As for the nostalgia-for-profit impulse represented by Stars On 45, I have to say that all things being equal, I’ll take Taco. A Dutchman, like Eggermont (albeit one born in Jakarta, Indonesia, and then nurtured as a musician in Germany), Taco Ockerse scored an international hit in 1982 with his synthesizer-heavy version of the Irving Berlin standard “Puttin’ On The Ritz.” Arriving roughly around the same time as Stars On 45, Hooked On Classics, The Stray Cats, and retro-pop LPs by Willie Nelson and Linda Ronstadt, Taco’s covers-filled album After Eight could have been read as part of a reactionary wave of popular music. But again, listening to the copy of After Eight I bought around the same time as those other albums, I didn’t hear anything that could be described as purely, pointlessly commercial.

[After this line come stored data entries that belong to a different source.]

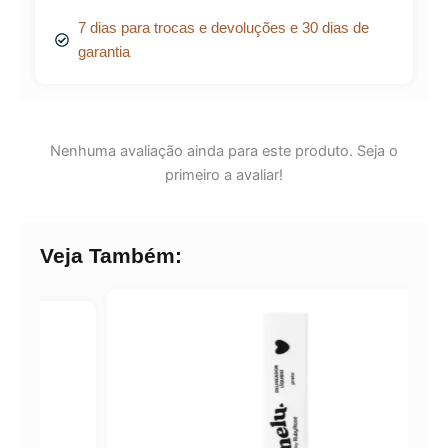
7 dias para trocas e devoluções e 30 dias de
garantia
Nenhuma avaliação ainda para este produto. Seja o
primeiro a avaliar!
Veja Também: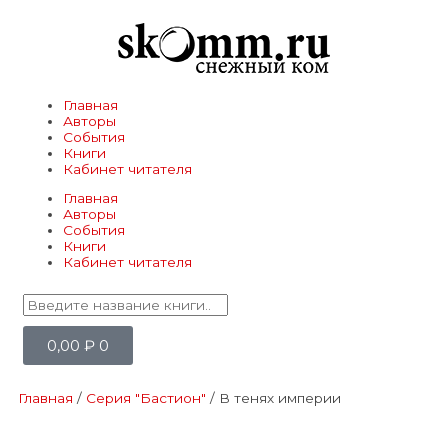
Главная
Авторы
События
Книги
Кабинет читателя
Главная
Авторы
События
Книги
Кабинет читателя
0,00
₽
0
Главная
/
Серия "Бастион"
/ В тенях империи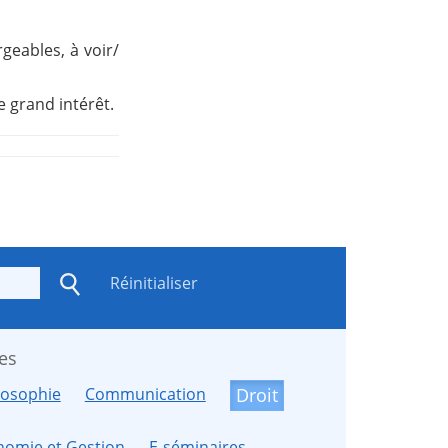
rgeables, à voir/
 grand intérêt.
Réinitialiser
es
losophie
Communication
Droit
nomie et Gestion
E-séminaires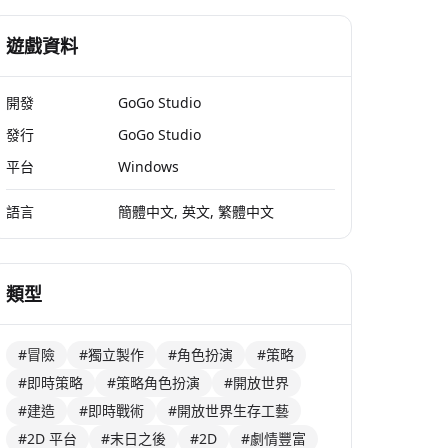
遊戲資料
開發
GoGo Studio
發行
GoGo Studio
平台
Windows
語言
簡體中文, 英文, 繁體中文
類型
#冒險
#獨立製作
#角色扮演
#策略
#即時策略
#策略角色扮演
#開放世界
#建造
#即時戰術
#開放世界生存工藝
#2D 平台
#末日之後
#2D
#劇情豐富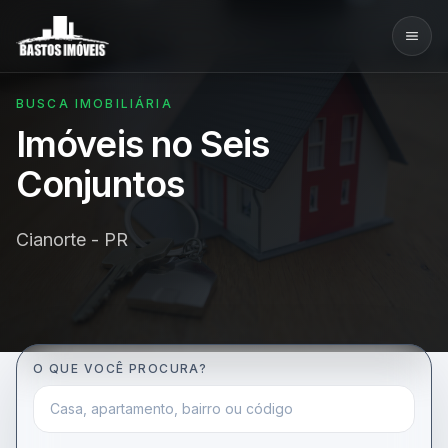
BUSCA IMOBILIÁRIA
Imóveis no Seis
Conjuntos
Cianorte - PR
O QUE VOCÊ PROCURA?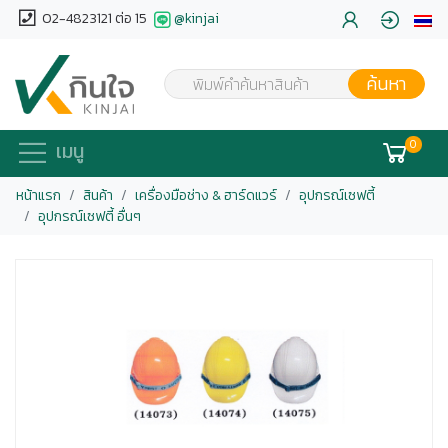
02-4823121 ต่อ 15
@kinjai
ค้นหา
พิมพ์คำค้นหาสินค้า
0
เมนู
หน้าแรก
สินค้า
เครื่องมือช่าง & ฮาร์ดแวร์
อุปกรณ์เซฟตี้
อุปกรณ์เซฟตี้ อื่นๆ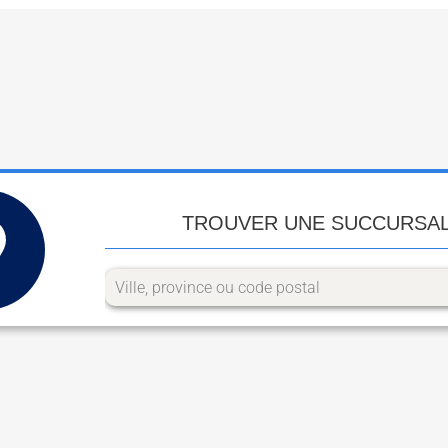
TROUVER UNE SUCCURSA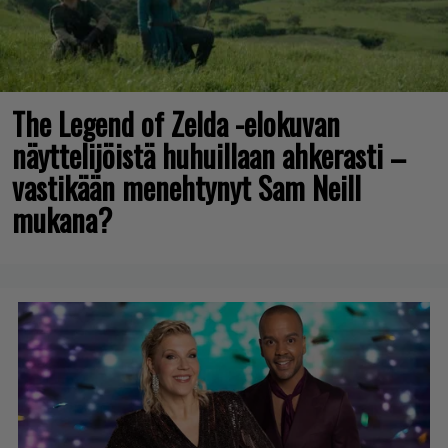
The Legend of Zelda -elokuvan
näyttelijöistä huhuillaan ahkerasti –
vastikään menehtynyt Sam Neill
mukana?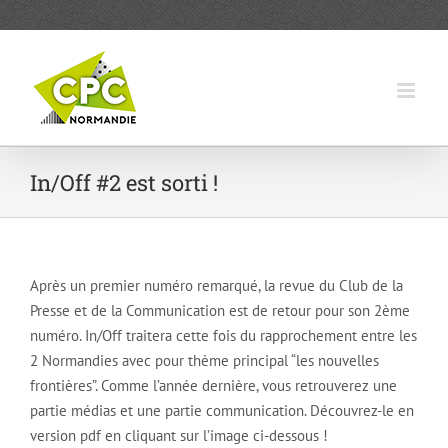
Passer
au
contenu
In/Off #2 est sorti !
Après un premier numéro remarqué, la revue du Club de la
Presse et de la Communication est de retour pour son 2ème
numéro. In/Off traitera cette fois du rapprochement entre les
2 Normandies avec pour thème principal “les nouvelles
frontières”. Comme l’année dernière, vous retrouverez une
partie médias et une partie communication. Découvrez-le en
version pdf en cliquant sur l’image ci-dessous !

Don’t get me wrong: After Eight is a terrible album. Taco and his team of producers and arrangers recorded thin-sounding electronic takes on such old-timey favorites as “Singin’ In The Rain,” “La Vie En Rose,” and “Cheek To Cheek,” mixed with corny originals that pay tribute to Rudolph Valentino and the glamour of golden-age Hollywood. But they’re not insincere takes. There’s something weirdly personal and quirky about them. “Puttin’ On The Ritz” may have become a hit because it married a song everybody knew to a sound that was then becoming popular, but the song does seem to express something that was nestled deep within its singer. Put it this way: It’d be hard to imagine anyone clamoring to see Meco in concert, but Taco had such a sense of style and presentation that I actually could hear people saying, “Let’s all go to a Taco show.”

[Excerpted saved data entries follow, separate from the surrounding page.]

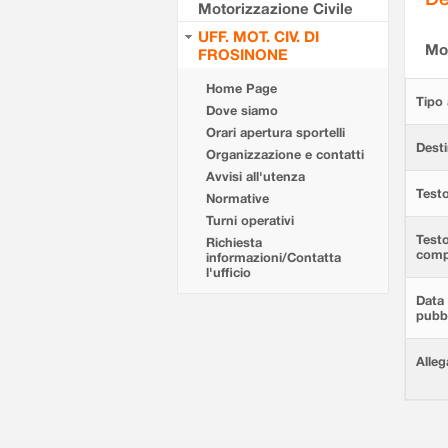
Motorizzazione Civile
UFF. MOT. CIV. DI
Mod
FROSINONE
Home Page
Tipo 
Dove siamo
Orari apertura sportelli
Desti
Organizzazione e contatti
Avvisi all'utenza
Testo
Normative
Turni operativi
Test
Richiesta
comp
informazioni/Contatta
l'ufficio
Data 
pubbl
Alleg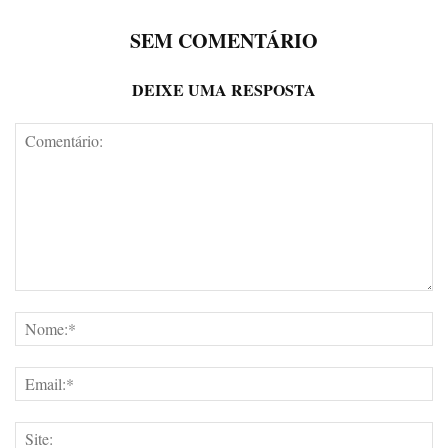
SEM COMENTÁRIO
DEIXE UMA RESPOSTA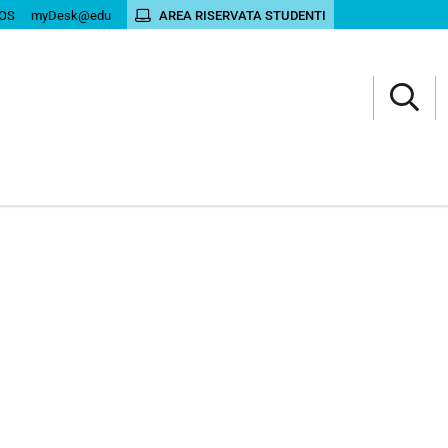
OS
myDesk@edu
AREA RISERVATA STUDENTI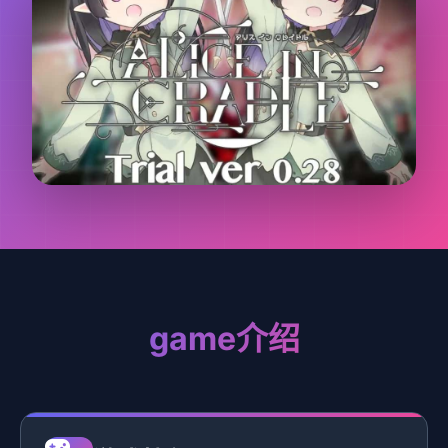
game介绍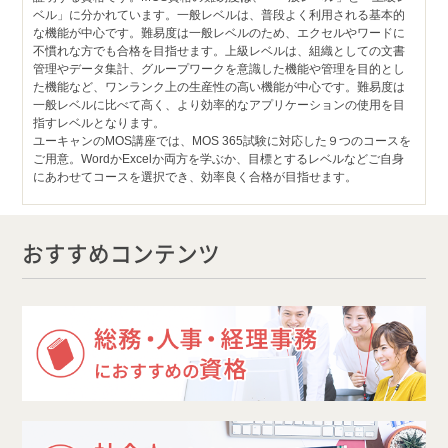
ベル」に分かれています。一般レベルは、普段よく利用される基本的
な機能が中心です。難易度は一般レベルのため、エクセルやワードに
不慣れな方でも合格を目指せます。上級レベルは、組織としての文書
管理やデータ集計、グループワークを意識した機能や管理を目的とし
た機能など、ワンランク上の生産性の高い機能が中心です。難易度は
一般レベルに比べて高く、より効率的なアプリケーションの使用を目
指すレベルとなります。
ユーキャンのMOS講座では、MOS 365試験に対応した９つのコースを
ご用意。WordかExcelか両方を学ぶか、目標とするレベルなどご自身
にあわせてコースを選択でき、効率良く合格が目指せます。
おすすめコンテンツ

Music falls across different continuums, one of which finds avant-garde abrasion on one end and bubblegum on the other. I personally don’t value either side of that spectrum over the other, but I do think intent matters, and I do think we can judge music based both on how much individual feeling lies within a song, and how effectively that feeling is put across. Sometimes it’s virtuosity or technical skill that delivers the message; and sometimes it’s raw, uncontrolled emotion. Sometimes the ideas within a song are primitive, and sometimes they’re complex. None of that, to me, matters as much as knowing that at some point in the process, a human being had something to say.